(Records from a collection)
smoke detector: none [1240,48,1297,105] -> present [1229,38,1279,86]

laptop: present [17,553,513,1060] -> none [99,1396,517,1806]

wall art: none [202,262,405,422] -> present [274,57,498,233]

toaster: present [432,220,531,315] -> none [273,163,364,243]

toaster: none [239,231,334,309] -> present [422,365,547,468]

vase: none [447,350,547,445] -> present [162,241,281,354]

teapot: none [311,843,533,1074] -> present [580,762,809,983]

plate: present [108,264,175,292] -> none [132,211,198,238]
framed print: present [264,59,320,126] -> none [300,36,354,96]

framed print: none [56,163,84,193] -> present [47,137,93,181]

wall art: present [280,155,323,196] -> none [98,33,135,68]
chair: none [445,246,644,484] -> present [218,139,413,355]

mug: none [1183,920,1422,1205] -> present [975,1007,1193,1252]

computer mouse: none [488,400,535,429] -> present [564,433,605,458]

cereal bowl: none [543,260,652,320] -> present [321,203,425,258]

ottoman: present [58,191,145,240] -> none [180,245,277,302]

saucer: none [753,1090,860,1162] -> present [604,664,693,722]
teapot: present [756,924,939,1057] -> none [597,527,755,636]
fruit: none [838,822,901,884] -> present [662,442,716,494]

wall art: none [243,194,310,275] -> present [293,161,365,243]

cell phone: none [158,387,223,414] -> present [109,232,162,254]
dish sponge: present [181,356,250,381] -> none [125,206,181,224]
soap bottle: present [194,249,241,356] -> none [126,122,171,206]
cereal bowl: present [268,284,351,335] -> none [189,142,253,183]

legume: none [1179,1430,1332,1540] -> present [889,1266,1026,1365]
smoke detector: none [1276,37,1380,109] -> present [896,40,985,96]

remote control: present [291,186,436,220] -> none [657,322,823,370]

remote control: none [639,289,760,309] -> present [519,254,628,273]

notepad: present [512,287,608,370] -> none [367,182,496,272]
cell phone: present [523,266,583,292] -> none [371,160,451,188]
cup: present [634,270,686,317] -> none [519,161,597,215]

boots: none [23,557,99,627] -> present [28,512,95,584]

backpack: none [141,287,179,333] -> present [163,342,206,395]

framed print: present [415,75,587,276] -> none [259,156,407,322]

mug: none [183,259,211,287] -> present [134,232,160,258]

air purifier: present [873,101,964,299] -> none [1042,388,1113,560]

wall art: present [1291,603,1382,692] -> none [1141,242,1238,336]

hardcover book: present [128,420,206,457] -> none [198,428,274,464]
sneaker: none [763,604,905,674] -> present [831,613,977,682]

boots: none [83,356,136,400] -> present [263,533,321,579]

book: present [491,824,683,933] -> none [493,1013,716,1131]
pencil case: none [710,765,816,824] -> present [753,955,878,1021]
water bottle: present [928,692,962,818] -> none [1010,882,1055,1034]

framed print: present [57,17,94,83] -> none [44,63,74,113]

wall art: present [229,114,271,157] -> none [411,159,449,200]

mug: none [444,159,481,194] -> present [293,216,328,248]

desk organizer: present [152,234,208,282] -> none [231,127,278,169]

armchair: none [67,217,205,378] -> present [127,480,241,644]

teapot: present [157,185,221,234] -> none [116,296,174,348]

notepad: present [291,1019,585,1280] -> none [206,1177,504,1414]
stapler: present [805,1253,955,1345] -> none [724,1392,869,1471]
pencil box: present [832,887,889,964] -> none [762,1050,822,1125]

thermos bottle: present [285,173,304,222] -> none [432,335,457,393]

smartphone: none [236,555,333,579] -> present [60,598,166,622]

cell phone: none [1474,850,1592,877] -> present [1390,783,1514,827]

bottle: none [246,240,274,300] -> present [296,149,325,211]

→ **Assigned task**
The range runs from the line above containing "teapot: present [756,924,939,1057]" to the line containing "smoke detector: none [1276,37,1380,109]", inclusive. Restate those lines word for word and no others.

→ **Task answer**
teapot: present [756,924,939,1057] -> none [597,527,755,636]
fruit: none [838,822,901,884] -> present [662,442,716,494]

wall art: none [243,194,310,275] -> present [293,161,365,243]

cell phone: none [158,387,223,414] -> present [109,232,162,254]
dish sponge: present [181,356,250,381] -> none [125,206,181,224]
soap bottle: present [194,249,241,356] -> none [126,122,171,206]
cereal bowl: present [268,284,351,335] -> none [189,142,253,183]

legume: none [1179,1430,1332,1540] -> present [889,1266,1026,1365]
smoke detector: none [1276,37,1380,109] -> present [896,40,985,96]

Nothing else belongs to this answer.